The colonies will need non-fossil-fuel power sources. Free O2 is rare in the inner solar system. I don't know if there are meaningful reserves of oxygen ice in the outer system - but shipping oxygen from the Kuiper belt to warmer colonies (like, say, Titan) would be impractical regardless. Without O2 or another suitable oxidizer, gasoline is just a useless gas/fluid/jelly/rock. A civilization with colonies on the Jovian satellites is a civilization that's happy with nuclear power or has gotten very good at energy-efficiency so they can use solar that far out. Possibly both.
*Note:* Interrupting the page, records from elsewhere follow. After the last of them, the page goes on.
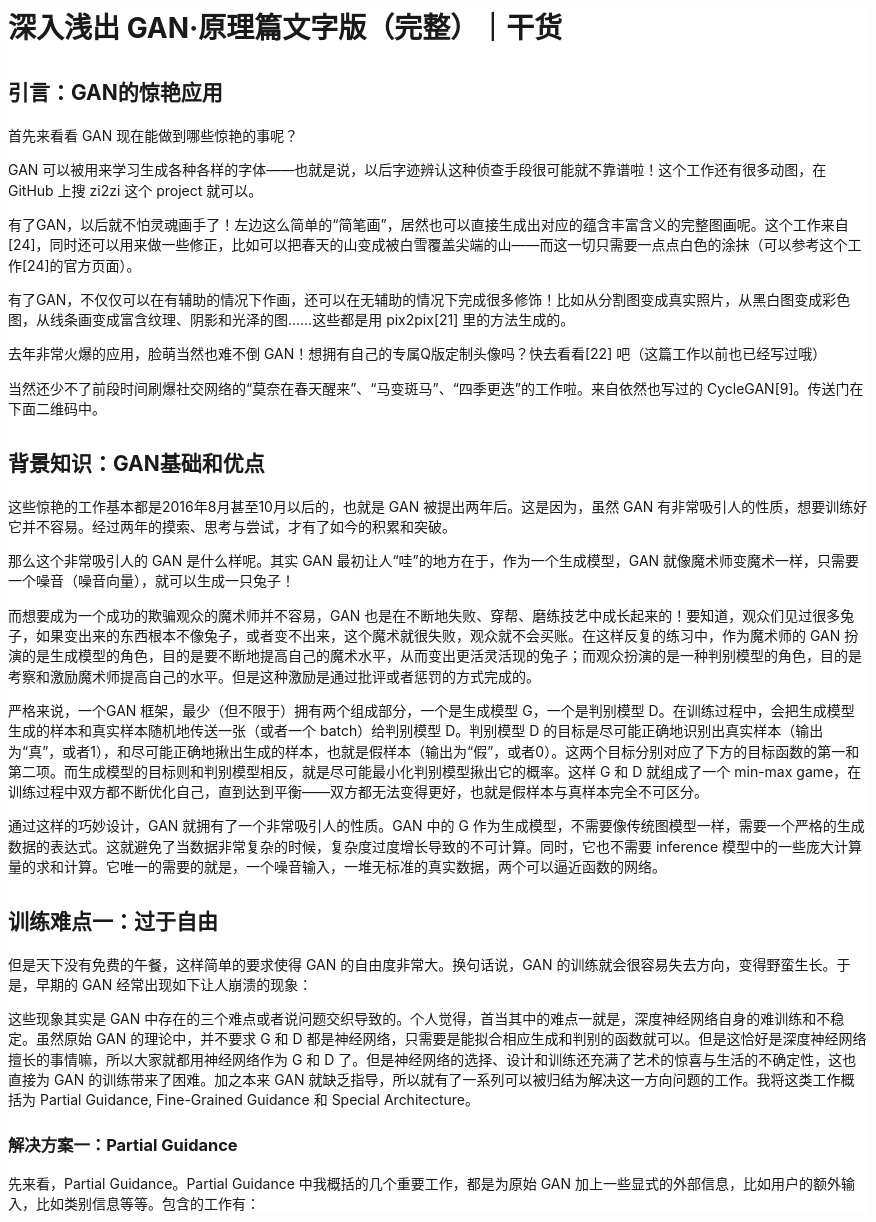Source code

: 
# 深入浅出 GAN·原理篇文字版（完整）｜干货

## 引言：GAN的惊艳应用

首先来看看 GAN 现在能做到哪些惊艳的事呢？


GAN 可以被用来学习生成各种各样的字体——也就是说，以后字迹辨认这种侦查手段很可能就不靠谱啦！这个工作还有很多动图，在 GitHub 上搜 zi2zi 这个 project 就可以。


有了GAN，以后就不怕灵魂画手了！左边这么简单的“简笔画”，居然也可以直接生成出对应的蕴含丰富含义的完整图画呢。这个工作来自[24]，同时还可以用来做一些修正，比如可以把春天的山变成被白雪覆盖尖端的山——而这一切只需要一点点白色的涂抹（可以参考这个工作[24]的官方页面）。


有了GAN，不仅仅可以在有辅助的情况下作画，还可以在无辅助的情况下完成很多修饰！比如从分割图变成真实照片，从黑白图变成彩色图，从线条画变成富含纹理、阴影和光泽的图……这些都是用 pix2pix[21] 里的方法生成的。


去年非常火爆的应用，脸萌当然也难不倒 GAN！想拥有自己的专属Q版定制头像吗？快去看看[22] 吧（这篇工作以前也已经写过哦）


当然还少不了前段时间刷爆社交网络的“莫奈在春天醒来”、“马变斑马”、“四季更迭”的工作啦。来自依然也写过的 CycleGAN[9]。传送门在下面二维码中。

## 背景知识：GAN基础和优点

这些惊艳的工作基本都是2016年8月甚至10月以后的，也就是 GAN 被提出两年后。这是因为，虽然 GAN 有非常吸引人的性质，想要训练好它并不容易。经过两年的摸索、思考与尝试，才有了如今的积累和突破。

那么这个非常吸引人的 GAN 是什么样呢。其实 GAN 最初让人“哇”的地方在于，作为一个生成模型，GAN 就像魔术师变魔术一样，只需要一个噪音（噪音向量），就可以生成一只兔子！


而想要成为一个成功的欺骗观众的魔术师并不容易，GAN 也是在不断地失败、穿帮、磨练技艺中成长起来的！要知道，观众们见过很多兔子，如果变出来的东西根本不像兔子，或者变不出来，这个魔术就很失败，观众就不会买账。在这样反复的练习中，作为魔术师的 GAN 扮演的是生成模型的角色，目的是要不断地提高自己的魔术水平，从而变出更活灵活现的兔子；而观众扮演的是一种判别模型的角色，目的是考察和激励魔术师提高自己的水平。但是这种激励是通过批评或者惩罚的方式完成的。

严格来说，一个GAN 框架，最少（但不限于）拥有两个组成部分，一个是生成模型 G，一个是判别模型 D。在训练过程中，会把生成模型生成的样本和真实样本随机地传送一张（或者一个 batch）给判别模型 D。判别模型 D 的目标是尽可能正确地识别出真实样本（输出为“真”，或者1），和尽可能正确地揪出生成的样本，也就是假样本（输出为“假”，或者0）。这两个目标分别对应了下方的目标函数的第一和第二项。而生成模型的目标则和判别模型相反，就是尽可能最小化判别模型揪出它的概率。这样 G 和 D 就组成了一个 min-max game，在训练过程中双方都不断优化自己，直到达到平衡——双方都无法变得更好，也就是假样本与真样本完全不可区分。

通过这样的巧妙设计，GAN 就拥有了一个非常吸引人的性质。GAN 中的 G 作为生成模型，不需要像传统图模型一样，需要一个严格的生成数据的表达式。这就避免了当数据非常复杂的时候，复杂度过度增长导致的不可计算。同时，它也不需要 inference 模型中的一些庞大计算量的求和计算。它唯一的需要的就是，一个噪音输入，一堆无标准的真实数据，两个可以逼近函数的网络。

## 训练难点一：过于自由

但是天下没有免费的午餐，这样简单的要求使得 GAN 的自由度非常大。换句话说，GAN 的训练就会很容易失去方向，变得野蛮生长。于是，早期的 GAN 经常出现如下让人崩溃的现象：


这些现象其实是 GAN 中存在的三个难点或者说问题交织导致的。个人觉得，首当其中的难点一就是，深度神经网络自身的难训练和不稳定。虽然原始 GAN 的理论中，并不要求 G 和 D 都是神经网络，只需要是能拟合相应生成和判别的函数就可以。但是这恰好是深度神经网络擅长的事情嘛，所以大家就都用神经网络作为 G 和 D 了。但是神经网络的选择、设计和训练还充满了艺术的惊喜与生活的不确定性，这也直接为 GAN 的训练带来了困难。加之本来 GAN 就缺乏指导，所以就有了一系列可以被归结为解决这一方向问题的工作。我将这类工作概括为 Partial Guidance, Fine-Grained Guidance 和 Special Architecture。

### 解决方案一：Partial Guidance

先来看，Partial Guidance。Partial Guidance 中我概括的几个重要工作，都是为原始 GAN 加上一些显式的外部信息，比如用户的额外输入，比如类别信息等等。包含的工作有：
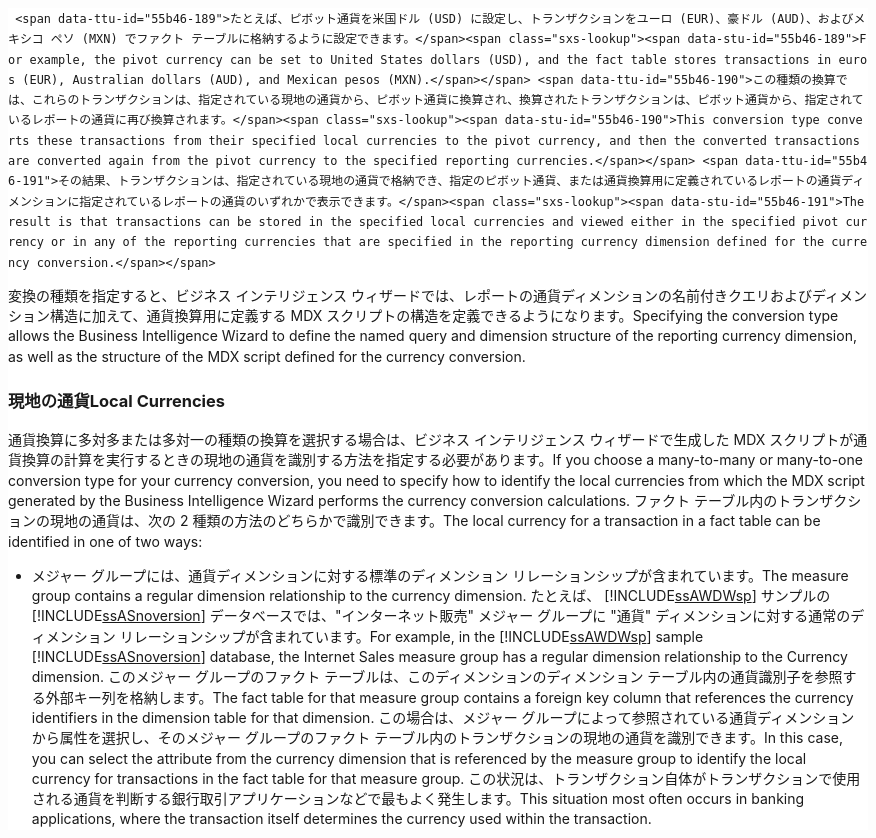      <span data-ttu-id="55b46-189">たとえば、ピボット通貨を米国ドル (USD) に設定し、トランザクションをユーロ (EUR)、豪ドル (AUD)、およびメキシコ ペソ (MXN) でファクト テーブルに格納するように設定できます。</span><span class="sxs-lookup"><span data-stu-id="55b46-189">For example, the pivot currency can be set to United States dollars (USD), and the fact table stores transactions in euros (EUR), Australian dollars (AUD), and Mexican pesos (MXN).</span></span> <span data-ttu-id="55b46-190">この種類の換算では、これらのトランザクションは、指定されている現地の通貨から、ピボット通貨に換算され、換算されたトランザクションは、ピボット通貨から、指定されているレポートの通貨に再び換算されます。</span><span class="sxs-lookup"><span data-stu-id="55b46-190">This conversion type converts these transactions from their specified local currencies to the pivot currency, and then the converted transactions are converted again from the pivot currency to the specified reporting currencies.</span></span> <span data-ttu-id="55b46-191">その結果、トランザクションは、指定されている現地の通貨で格納でき、指定のピボット通貨、または通貨換算用に定義されているレポートの通貨ディメンションに指定されているレポートの通貨のいずれかで表示できます。</span><span class="sxs-lookup"><span data-stu-id="55b46-191">The result is that transactions can be stored in the specified local currencies and viewed either in the specified pivot currency or in any of the reporting currencies that are specified in the reporting currency dimension defined for the currency conversion.</span></span>  
  
 <span data-ttu-id="55b46-192">変換の種類を指定すると、ビジネス インテリジェンス ウィザードでは、レポートの通貨ディメンションの名前付きクエリおよびディメンション構造に加えて、通貨換算用に定義する MDX スクリプトの構造を定義できるようになります。</span><span class="sxs-lookup"><span data-stu-id="55b46-192">Specifying the conversion type allows the Business Intelligence Wizard to define the named query and dimension structure of the reporting currency dimension, as well as the structure of the MDX script defined for the currency conversion.</span></span>  
  
### <a name="local-currencies"></a><span data-ttu-id="55b46-193">現地の通貨</span><span class="sxs-lookup"><span data-stu-id="55b46-193">Local Currencies</span></span>  
 <span data-ttu-id="55b46-194">通貨換算に多対多または多対一の種類の換算を選択する場合は、ビジネス インテリジェンス ウィザードで生成した MDX スクリプトが通貨換算の計算を実行するときの現地の通貨を識別する方法を指定する必要があります。</span><span class="sxs-lookup"><span data-stu-id="55b46-194">If you choose a many-to-many or many-to-one conversion type for your currency conversion, you need to specify how to identify the local currencies from which the MDX script generated by the Business Intelligence Wizard performs the currency conversion calculations.</span></span> <span data-ttu-id="55b46-195">ファクト テーブル内のトランザクションの現地の通貨は、次の 2 種類の方法のどちらかで識別できます。</span><span class="sxs-lookup"><span data-stu-id="55b46-195">The local currency for a transaction in a fact table can be identified in one of two ways:</span></span>  
  
-   <span data-ttu-id="55b46-196">メジャー グループには、通貨ディメンションに対する標準のディメンション リレーションシップが含まれています。</span><span class="sxs-lookup"><span data-stu-id="55b46-196">The measure group contains a regular dimension relationship to the currency dimension.</span></span> <span data-ttu-id="55b46-197">たとえば、 [!INCLUDE[ssAWDWsp](../includes/ssawdwsp-md.md)] サンプルの [!INCLUDE[ssASnoversion](../includes/ssasnoversion-md.md)] データベースでは、"インターネット販売" メジャー グループに "通貨" ディメンションに対する通常のディメンション リレーションシップが含まれています。</span><span class="sxs-lookup"><span data-stu-id="55b46-197">For example, in the [!INCLUDE[ssAWDWsp](../includes/ssawdwsp-md.md)] sample [!INCLUDE[ssASnoversion](../includes/ssasnoversion-md.md)] database, the Internet Sales measure group has a regular dimension relationship to the Currency dimension.</span></span> <span data-ttu-id="55b46-198">このメジャー グループのファクト テーブルは、このディメンションのディメンション テーブル内の通貨識別子を参照する外部キー列を格納します。</span><span class="sxs-lookup"><span data-stu-id="55b46-198">The fact table for that measure group contains a foreign key column that references the currency identifiers in the dimension table for that dimension.</span></span> <span data-ttu-id="55b46-199">この場合は、メジャー グループによって参照されている通貨ディメンションから属性を選択し、そのメジャー グループのファクト テーブル内のトランザクションの現地の通貨を識別できます。</span><span class="sxs-lookup"><span data-stu-id="55b46-199">In this case, you can select the attribute from the currency dimension that is referenced by the measure group to identify the local currency for transactions in the fact table for that measure group.</span></span> <span data-ttu-id="55b46-200">この状況は、トランザクション自体がトランザクションで使用される通貨を判断する銀行取引アプリケーションなどで最もよく発生します。</span><span class="sxs-lookup"><span data-stu-id="55b46-200">This situation most often occurs in banking applications, where the transaction itself determines the currency used within the transaction.</span></span>  
  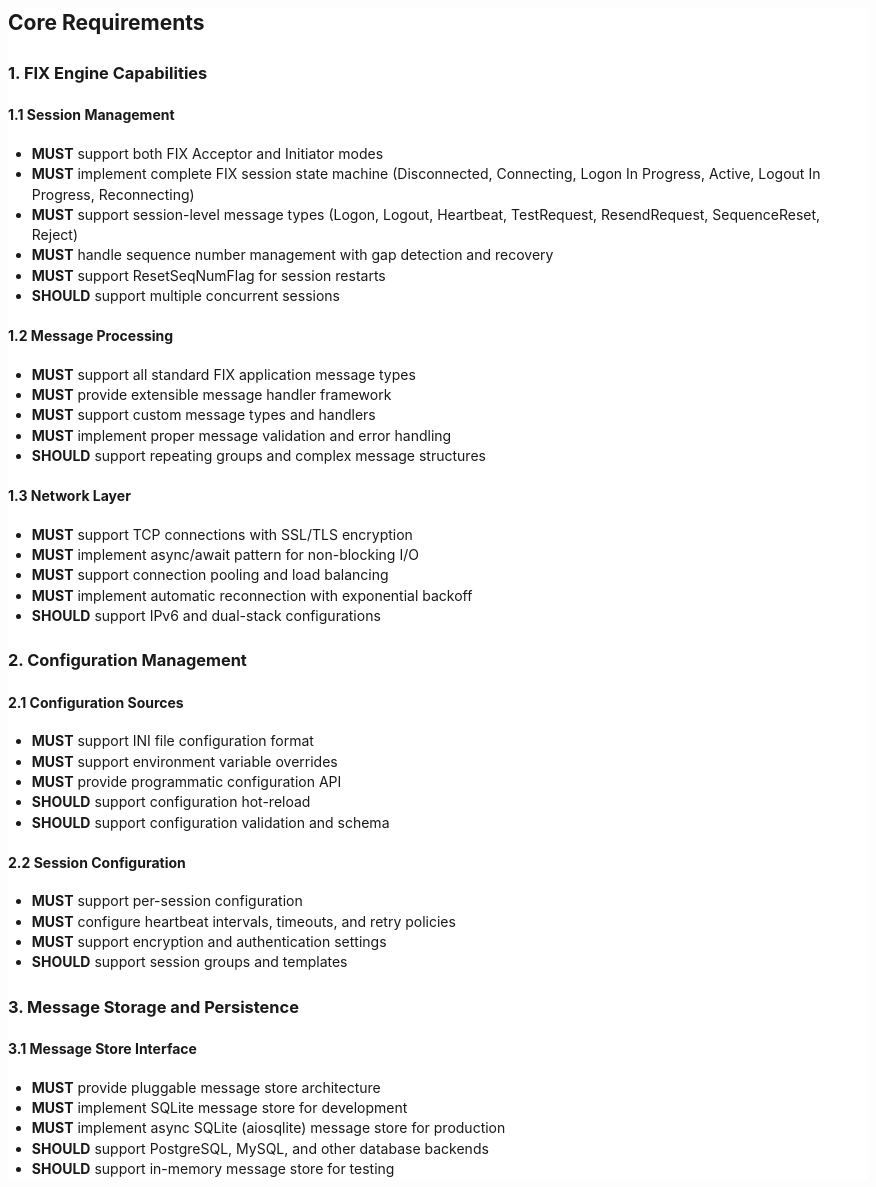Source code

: ## Core Requirements

### 1. FIX Engine Capabilities

#### 1.1 Session Management
- **MUST** support both FIX Acceptor and Initiator modes
- **MUST** implement complete FIX session state machine (Disconnected, Connecting, Logon In Progress, Active, Logout In Progress, Reconnecting)
- **MUST** support session-level message types (Logon, Logout, Heartbeat, TestRequest, ResendRequest, SequenceReset, Reject)
- **MUST** handle sequence number management with gap detection and recovery
- **MUST** support ResetSeqNumFlag for session restarts
- **SHOULD** support multiple concurrent sessions

#### 1.2 Message Processing
- **MUST** support all standard FIX application message types
- **MUST** provide extensible message handler framework
- **MUST** support custom message types and handlers
- **MUST** implement proper message validation and error handling
- **SHOULD** support repeating groups and complex message structures

#### 1.3 Network Layer
- **MUST** support TCP connections with SSL/TLS encryption
- **MUST** implement async/await pattern for non-blocking I/O
- **MUST** support connection pooling and load balancing
- **MUST** implement automatic reconnection with exponential backoff
- **SHOULD** support IPv6 and dual-stack configurations

### 2. Configuration Management

#### 2.1 Configuration Sources
- **MUST** support INI file configuration format
- **MUST** support environment variable overrides
- **MUST** provide programmatic configuration API
- **SHOULD** support configuration hot-reload
- **SHOULD** support configuration validation and schema

#### 2.2 Session Configuration
- **MUST** support per-session configuration
- **MUST** configure heartbeat intervals, timeouts, and retry policies
- **MUST** support encryption and authentication settings
- **SHOULD** support session groups and templates

### 3. Message Storage and Persistence

#### 3.1 Message Store Interface
- **MUST** provide pluggable message store architecture
- **MUST** implement SQLite message store for development
- **MUST** implement async SQLite (aiosqlite) message store for production
- **SHOULD** support PostgreSQL, MySQL, and other database backends
- **SHOULD** support in-memory message store for testing
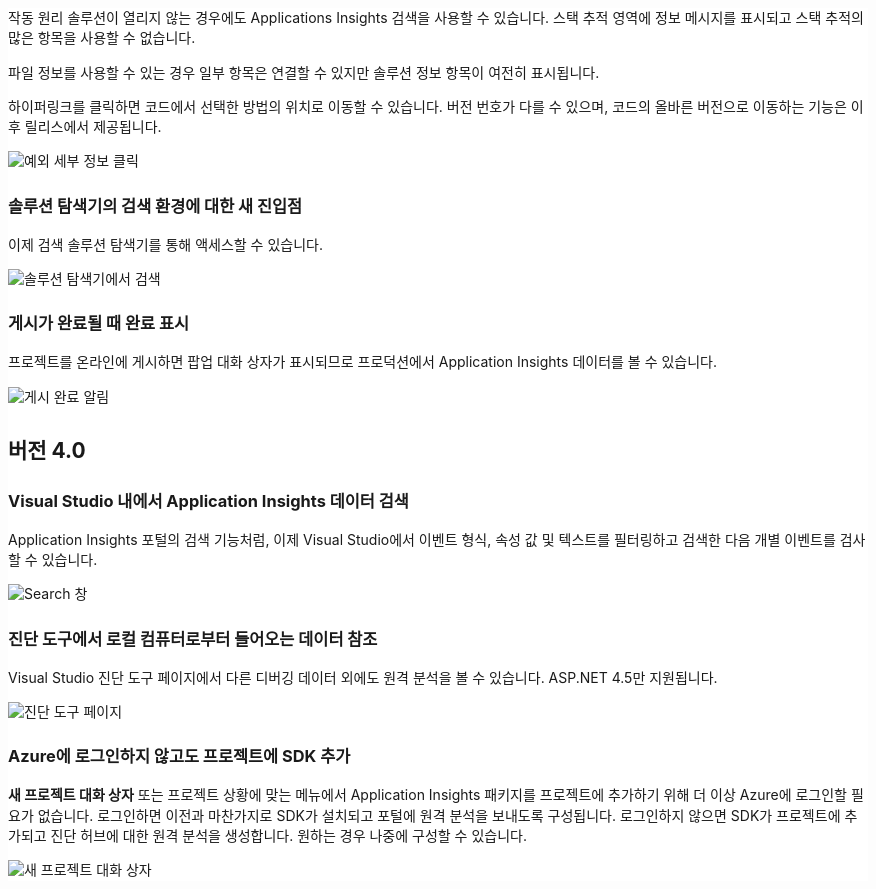 작동 원리 솔루션이 열리지 않는 경우에도 Applications Insights 검색을 사용할 수 있습니다. 스택 추적 영역에 정보 메시지를 표시되고 스택 추적의 많은 항목을 사용할 수 없습니다.

파일 정보를 사용할 수 있는 경우 일부 항목은 연결할 수 있지만 솔루션 정보 항목이 여전히 표시됩니다.

하이퍼링크를 클릭하면 코드에서 선택한 방법의 위치로 이동할 수 있습니다. 버전 번호가 다를 수 있으며, 코드의 올바른 버전으로 이동하는 기능은 이후 릴리스에서 제공됩니다.

![예외 세부 정보 클릭](./media/app-insights-release-notes-vsix/jumptocode.png)

### <a name="new-entry-points-to-the-search-experience-in-solution-explorer"></a>솔루션 탐색기의 검색 환경에 대한 새 진입점
이제 검색 솔루션 탐색기를 통해 액세스할 수 있습니다.

![솔루션 탐색기에서 검색](./media/app-insights-release-notes-vsix/searchentry.png)

### <a name="displays-a-notification-when-publish-is-completed"></a>게시가 완료될 때 완료 표시
프로젝트를 온라인에 게시하면 팝업 대화 상자가 표시되므로 프로덕션에서 Application Insights 데이터를 볼 수 있습니다.

![게시 완료 알림](./media/app-insights-release-notes-vsix/publishtoast.png)

## <a name="version-40"></a>버전 4.0
### <a name="search-application-insights-data-from-within-visual-studio"></a>Visual Studio 내에서 Application Insights 데이터 검색
Application Insights 포털의 검색 기능처럼, 이제 Visual Studio에서 이벤트 형식, 속성 값 및 텍스트를 필터링하고 검색한 다음 개별 이벤트를 검사할 수 있습니다.

![Search 창](./media/app-insights-release-notes-vsix/search.png)

### <a name="see-data-coming-from-your-local-computer-in-diagnostic-tools"></a>진단 도구에서 로컬 컴퓨터로부터 들어오는 데이터 참조
Visual Studio 진단 도구 페이지에서 다른 디버깅 데이터 외에도 원격 분석을 볼 수 있습니다. ASP.NET 4.5만 지원됩니다.

![진단 도구 페이지](./media/app-insights-release-notes-vsix/diagtools.png)

### <a name="add-the-sdk-to-your-project-without-signing-in-to-azure"></a>Azure에 로그인하지 않고도 프로젝트에 SDK 추가
**새 프로젝트 대화 상자** 또는 프로젝트 상황에 맞는 메뉴에서 Application Insights 패키지를 프로젝트에 추가하기 위해 더 이상 Azure에 로그인할 필요가 없습니다. 로그인하면 이전과 마찬가지로 SDK가 설치되고 포털에 원격 분석을 보내도록 구성됩니다. 로그인하지 않으면 SDK가 프로젝트에 추가되고 진단 허브에 대한 원격 분석을 생성합니다. 원하는 경우 나중에 구성할 수 있습니다.

![새 프로젝트 대화 상자](./media/app-insights-release-notes-vsix/newproject.png)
Therefore, a civilization that's managed to get that far will also be a civilization that's not completely reliant on fossil fuels. In theory, parts of the civilization could still rely on them, but the question of why you bother with gasoline when the rest of the system gets by fine on solar and nukes is going to keep coming up.

There is no need to become a Kardashev Type I civilization - it's an arbitrary measure of energy use, which is only really relevant if you're trying to find large and inefficient civilizations by pointing telescopes at them. It's no more valuable than making sure my electric bill is over €1024,00 a month would be.

We need to move away from fossil fuel dependence because they're causing a great deal of ecological damage (which will, in turn, kill a lot of people), but there is no reason to make space exploration wait until after we've stopped depending on fossil fuels. In fact, space colonies may be good testbeds for applied ecology (useful for helping us mitigate global warming) and medium nuclear reactor designs (no ecosystem to trash on the Lunar surface, so we can plonk a couple dozen reactors there and see if anything goes wrong.)

There is certainly a risk of Earthly oligarchs depleting resources on a quixotic attempt at space colonization, but they're currently doing just fine at depleting resources on other, stupider things.